High above Lincoln Center, a harmonious new home channels the Art Deco energy of Old New York.
For a Manhattan couple that loves the arts, moving to 3 Lincoln Plaza had a dual attraction: The building is integrated with the performance halls of Lincoln Center, to the extent that the quickest way to reach the music is by an escalator in the apartment building’s lobby. The residential tower is also the neighborhood’s tallest in which one can buy, not just rent, an apartment. When one became available on the 47th floor, the couple snapped it up. Then they called Ron Marshall, the Connecticut-based designer who had already completed a number of homes for the family.
"The apartment was nondescript and aging," explains Marshall. "So we decided it would be a gut job." One of his master strokes was to take down a bedroom wall, creating a sweeping living space that took full advantage of the continuous wall of windows.
As with any custom construction project, adjustments were made along the way. "The husband asked me to redesign the kitchen island with an end overhang so that he could see the Hudson River while eating," he says. That’s now considered "one of the best seats in the house," although frankly, there are no bad seats.

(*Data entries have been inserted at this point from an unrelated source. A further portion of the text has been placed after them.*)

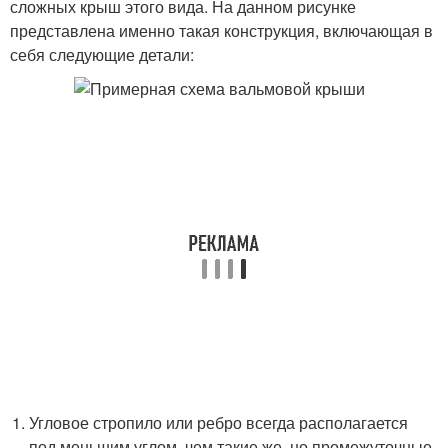
сложных крыш этого вида. На данном рисунке
представлена именно такая конструкция, включающая в
себя следующие детали:
Угловое стропило или ребро всегда располагается
под меньшим углом, чем такие же, но промежуточные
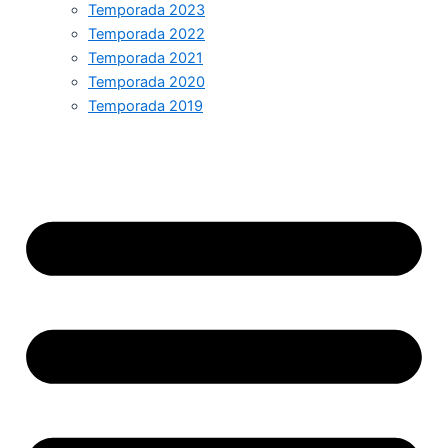
Temporada 2023
Temporada 2022
Temporada 2021
Temporada 2020
Temporada 2019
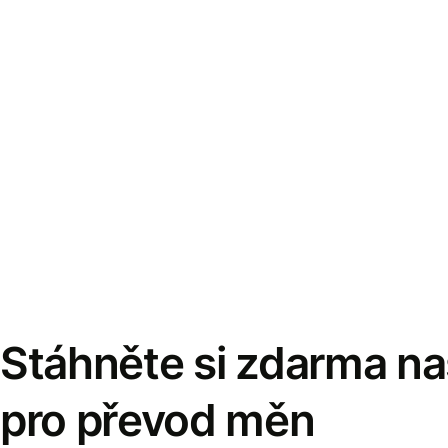
Stáhněte si zdarma naš
pro převod měn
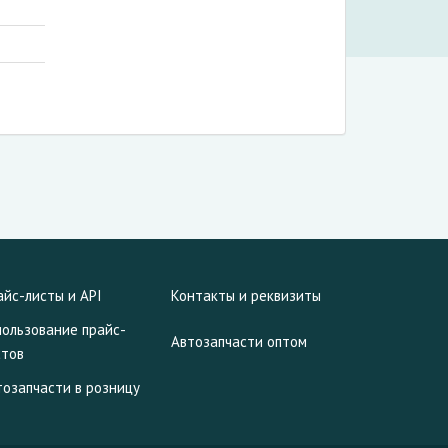
айс-листы и API
Контакты и реквизиты
пользование прайс-
Автозапчасти оптом
стов
тозапчасти в розницу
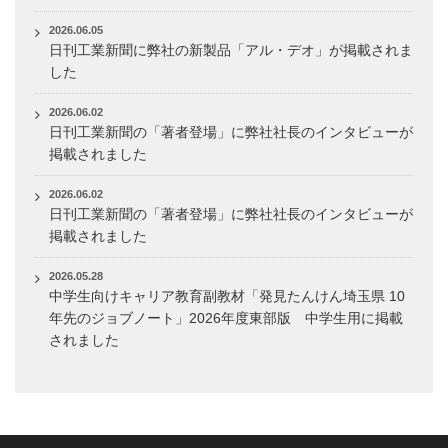
2026.06.05
日刊工業新聞に弊社の新製品「アル・デオ」が掲載されま
した
2026.06.02
日刊工業新聞の「著者登場」に弊社社長のインタビューが
掲載されました
2026.06.02
日刊工業新聞の「著者登場」に弊社社長のインタビューが
掲載されました
2026.05.28
中学生向けキャリア教育副教材「発見たんけん埼玉県 10
年先のジョブノート」2026年度東部版 中学生用に掲載
されました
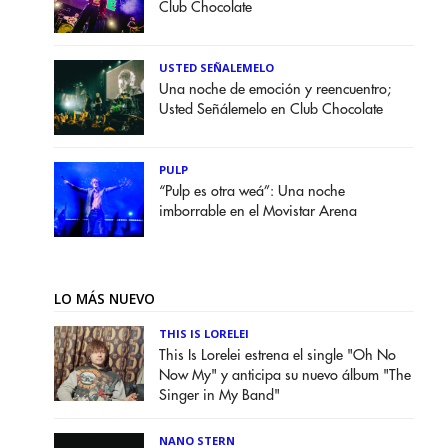
Club Chocolate
USTED SEÑALEMELO
Una noche de emoción y reencuentro;
Usted Señálemelo en Club Chocolate
PULP
“Pulp es otra weá”: Una noche
imborrable en el Movistar Arena
LO MÁS NUEVO
THIS IS LORELEI
This Is Lorelei estrena el single "Oh No
Now My" y anticipa su nuevo álbum "The
Singer in My Band"
NANO STERN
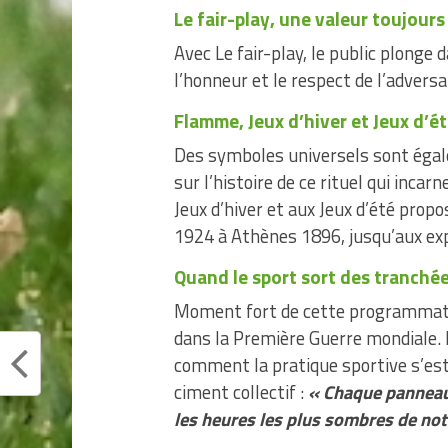
Le fair-play, une valeur toujours
Avec Le fair-play, le public plonge
l’honneur et le respect de l’adversai
Flamme, Jeux d’hiver et Jeux d’é
Des symboles universels sont égale
sur l’histoire de ce rituel qui incar
Jeux d’hiver et aux Jeux d’été prop
1924 à Athènes 1896, jusqu’aux exp
Quand le sport sort des tranché
Moment fort de cette programmatio
dans la Première Guerre mondiale. 
comment la pratique sportive s’est
ciment collectif :
« Chaque panneau
les heures les plus sombres de not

Marshall’s next feat was to furnish the home with a unified sense of place. He did that, in part, by evoking Art Deco—and not by adding replicas, but by acquiring original mirrors, sconces, table lamps and statuary from the 1920s and ’30s. These provide a stylistic link to the luxury and modernity of early 20th century New York.

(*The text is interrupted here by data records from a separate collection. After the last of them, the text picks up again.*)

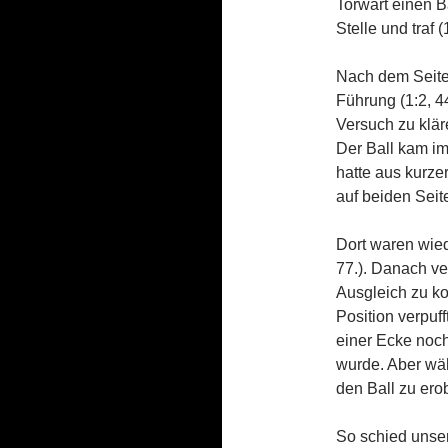
Torwart einen B
Stelle und traf 
Nach dem Seite
Führung (1:2, 4
Versuch zu klär
Der Ball kam im
hatte aus kurze
auf beiden Seit
Dort waren wied
77.). Danach v
Ausgleich zu k
Position verpuf
einer Ecke noch
wurde. Aber wä
den Ball zu erob
So schied unse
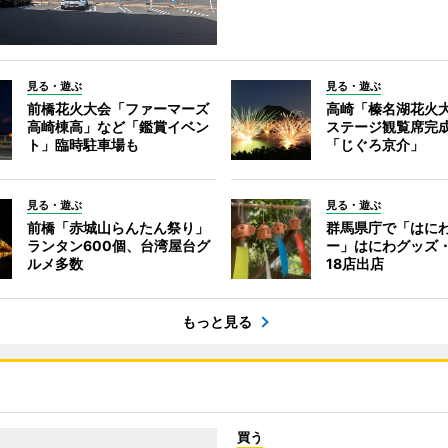
見る・遊ぶ
見る・遊ぶ
前橋花火大会「ファーマーズ
高崎「榛名湖花火
高崎棟高」など「鑑賞イベン
ステージ観覧席完
ト」臨時駐車場も
「じぐろ京介」
見る・遊ぶ
見る・遊ぶ
前橋「赤城山らんたん祭り」
群馬県庁で「はに
ランタン600個、台湾屋台グ
ー」はにわグッズ
ルメ多数
18店出店
もっと見る
買う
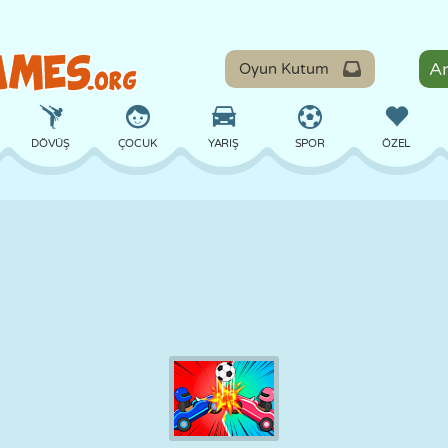
Oyun Kutum
DÖVÜŞ
ÇOCUK
YARIŞ
SPOR
ÖZEL
DENGE
BASKETBOL
ÇATIŞMA
BILARDO
MASA
SAVUNMA
DINOZOR
SÜRÜŞ
EĞITICI
KAÇIŞ
MATEMATIK
LABIRENT
CANAVAR
MOTOSIKLET
ONLINE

The furniture, which is from Safavieh, is new and carefully selected to echo a bygone era without seeming antique. Examples include chrome bookend consoles in the foyer, placed together to form one long piece that looks like a kinetic sculpture in its own right, and a bedroom set from Safavieh’s Phantom Collection by Selva of Italy.

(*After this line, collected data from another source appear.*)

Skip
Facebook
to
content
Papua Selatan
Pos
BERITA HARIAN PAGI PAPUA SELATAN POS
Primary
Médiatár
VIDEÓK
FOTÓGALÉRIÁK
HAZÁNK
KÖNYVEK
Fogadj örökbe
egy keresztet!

Marshall used a restrained palette of black-and-white, silvers and grays. When it came to choosing fabrics and rugs, he didn’t shrink from pattern. Bold geometrics, updated animal prints and stripes coexist in unexpected harmony. These patterns imbue the living space with a subtle rhythm and fairly pulse with energy, much like the performance spaces of Lincoln Center, which are just an elevator and escalator ride away.